"What He ordains for us each moment is what is most holy, best, and most divine for us." Jean-Pierre de Caussade

Wednesday, September 5, 2012

The "Family's" View on Heaven

I was switching from DVD to television a few days ago when, just in time, I heard Steve Harvey offer this statement: “Name something you’d like to do all day long if you go to heaven.”  It had been years since I watched Family Feud.  In fact, I think Richard Dawson was still kissing all the women the last time I saw an episode; but the topic itself was enough to make me settle in for a minute and wait for the top 8 answers.

Immediately, the oldest son from family #1 hit the buzzer: “Sing!”  And sure enough, it was there … but only in the next to last place (#7) – which meant the oldest son from family #2 got his shot.  “Sleep!”  Bingo.  # 1 answer.  Really?
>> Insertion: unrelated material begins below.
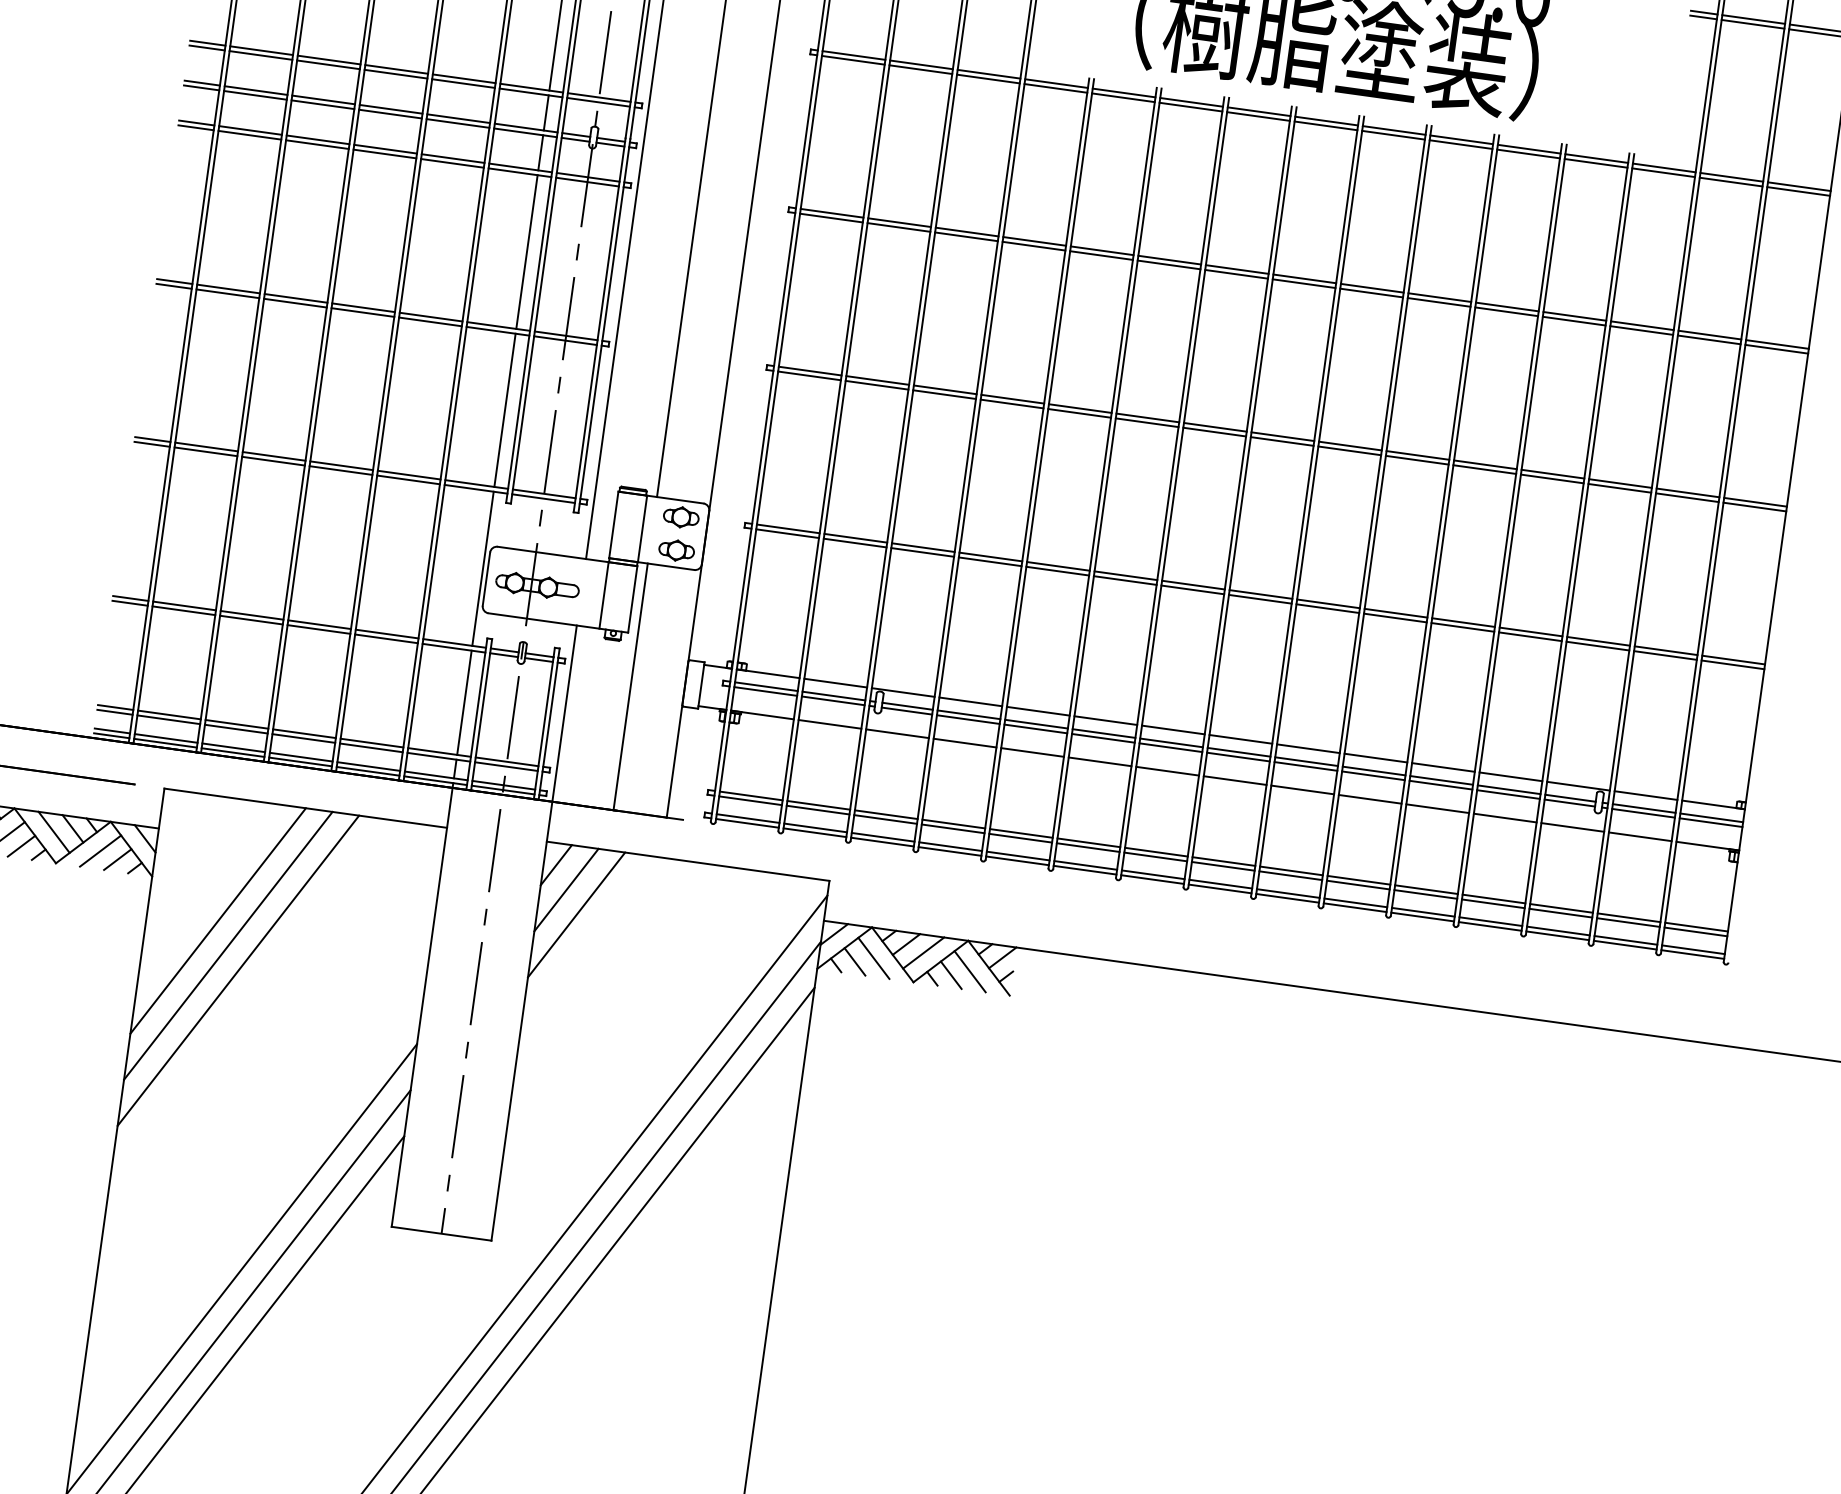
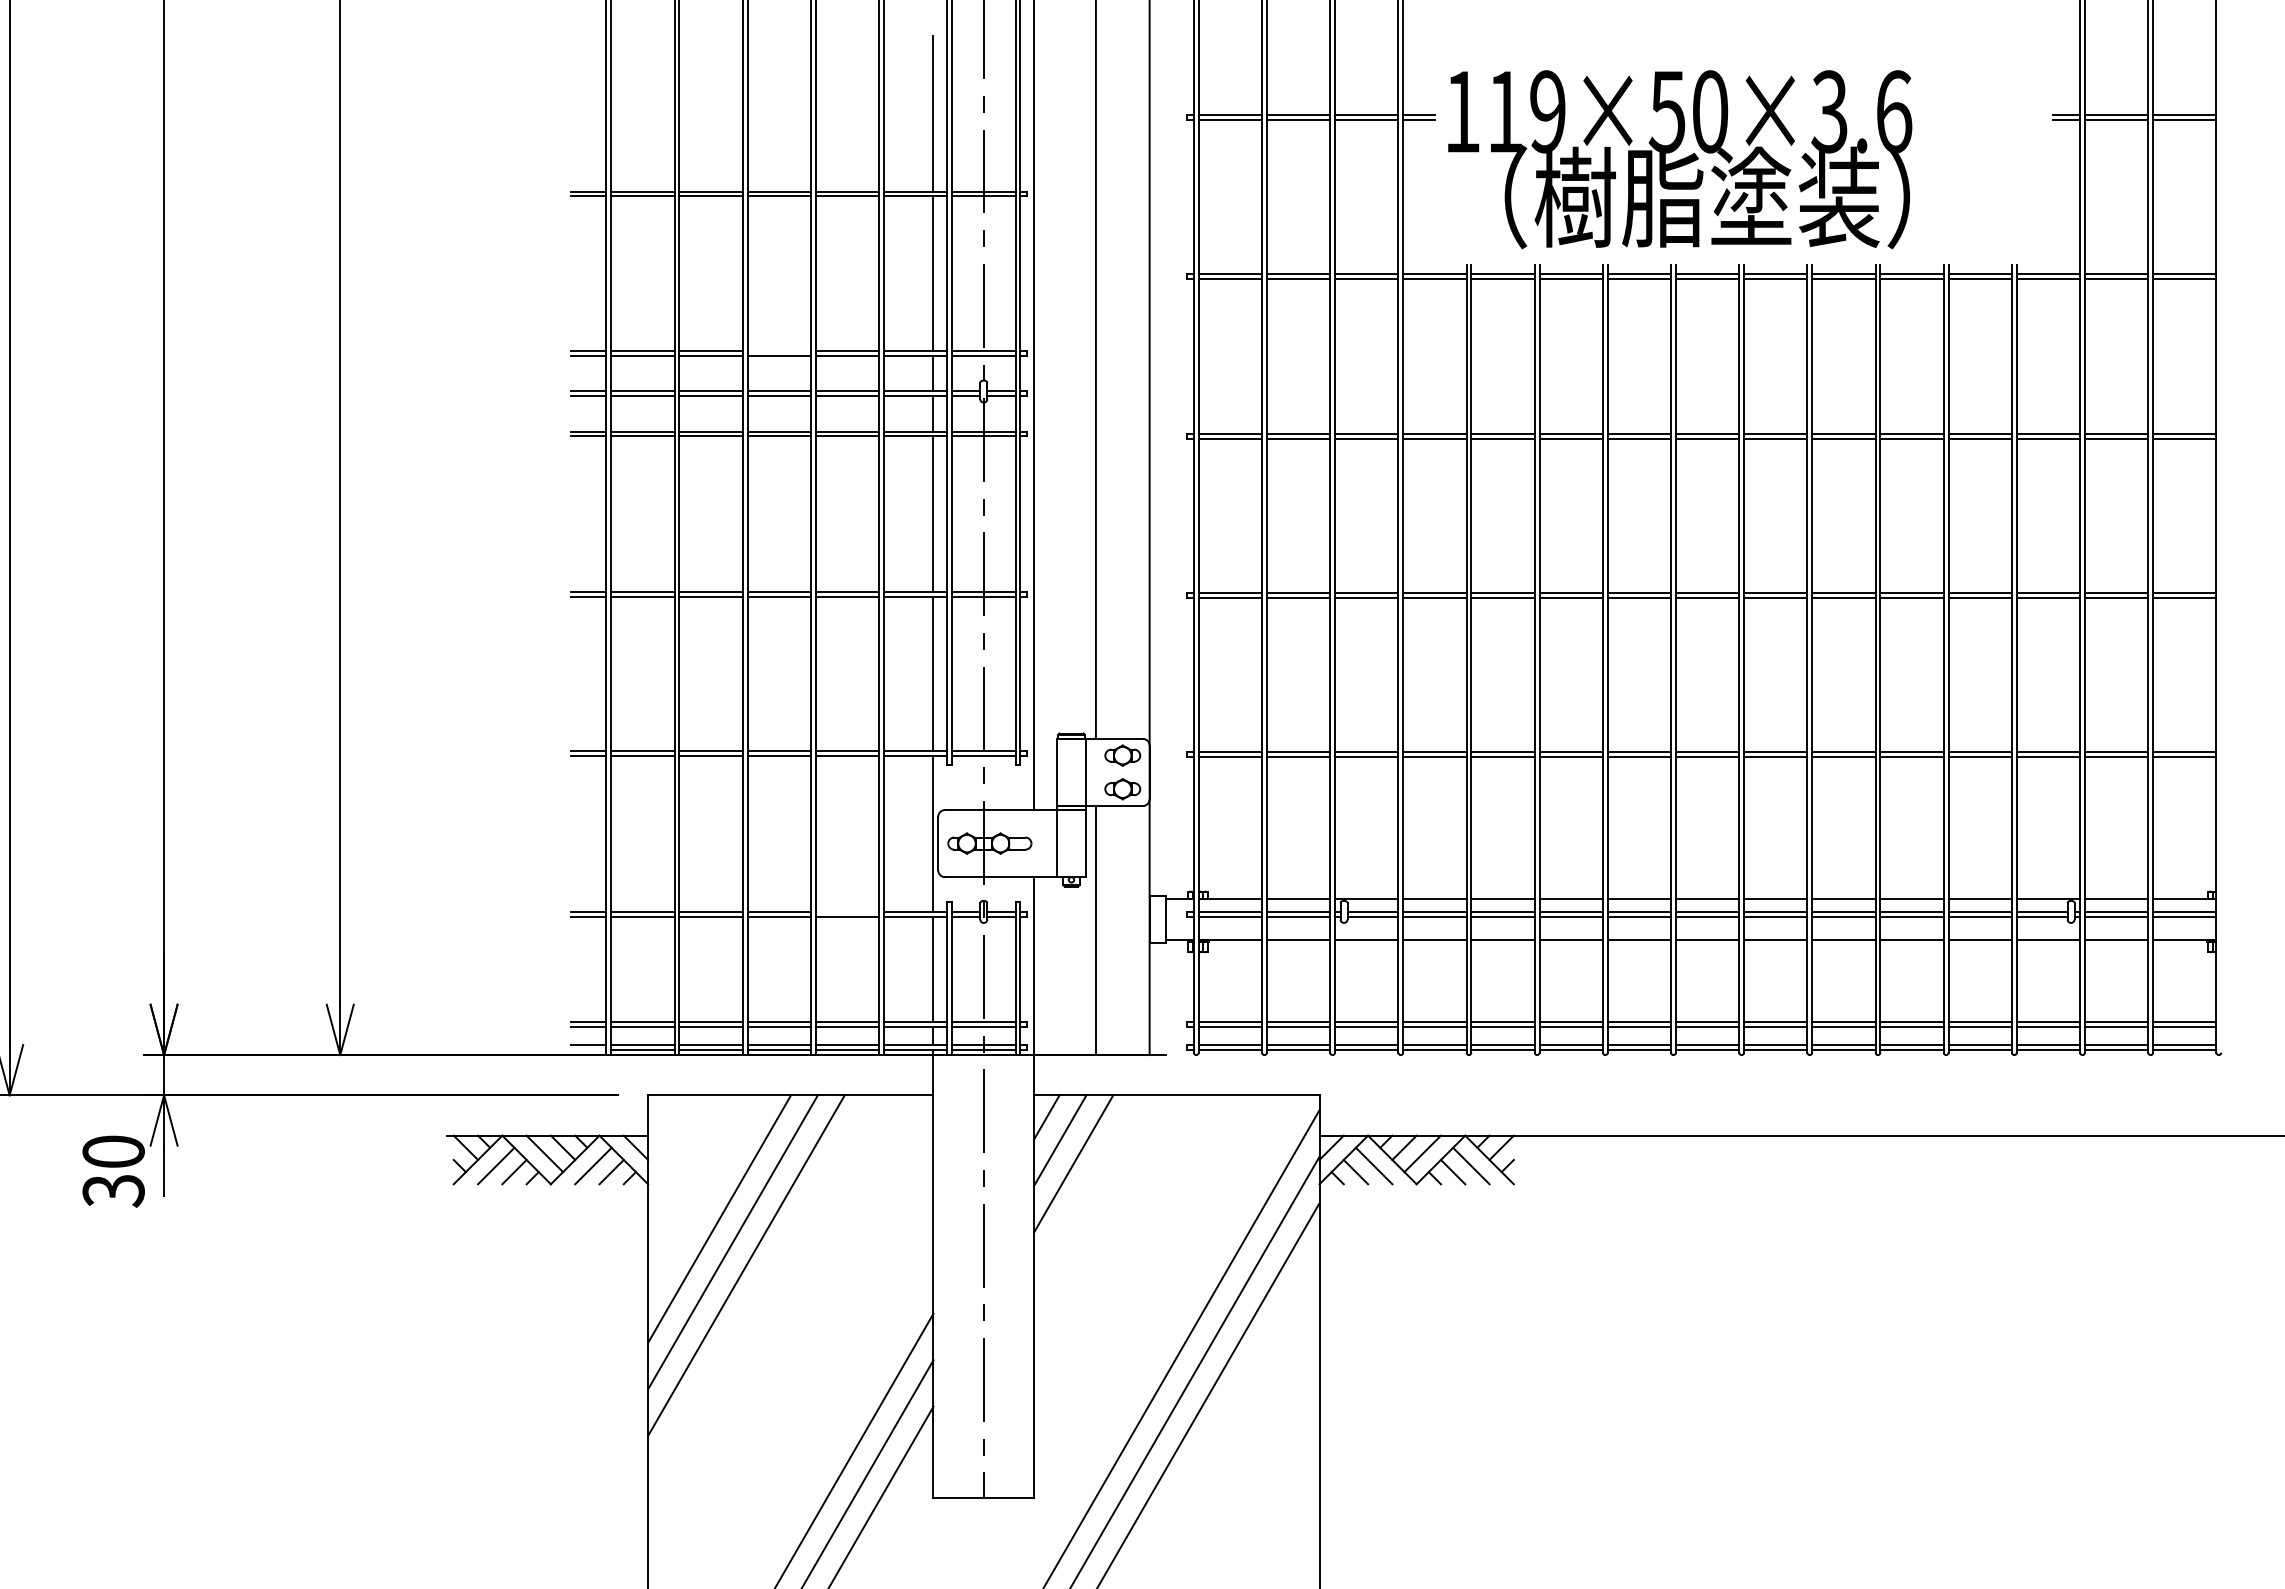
line: (395, 69) -> (778, 351), removed
line: (387, 633) -> (847, 911), removed
line: (111, 735) -> (588, 1050), removed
The guessing continued.  “Eat” (#5). 

“Be with dead family” (#2). 

“Play” (X). 

“Read/learn” (#3)

“Boink” [a.k.a. sex] (#8) … I cringed when the young woman said, “And if not, I don’t want to go there.”

“Chill with God” (#4) … their words, not mine.

“Watch TV” (XX)

And finally, “Be at peace” (#6).

Of the 10 answers given, I think all but two or three of them are viable options.  (I’ll let you make your own deductions.)  I also have to admit my shock that "worship" didn't make the list.  But if anything the secular world might have on the Christian concerning the concept of heaven, it might be their belief that heaven is actually a fun place to be. 

You know, the enemy need not convince us that Heaven doesn’t exist.  He only needs to persuade us that Heaven is monotonous and dull, because if he can do that, not only will we be robbed of the joy and anticipation, we’ll also be tempted to set our minds on this life and not the “one to come.”  We might be drawn to sit inside and watch game shows and sitcoms rather than marvel at the night sky with a million stars.  Or be lured to hang on to earthly treasures rather than give them away.  Or be tempted to engage in trivialities and petty arguments rather than invest in what’s eternal – such as people’s lives.  Besides, how excited can one actually get about sharing the “good news” of a boring place ... a place to which even we are not looking forward?

Hmm.  Maybe setting my mind on heaven is a discipline I need to employ a little more often.  You?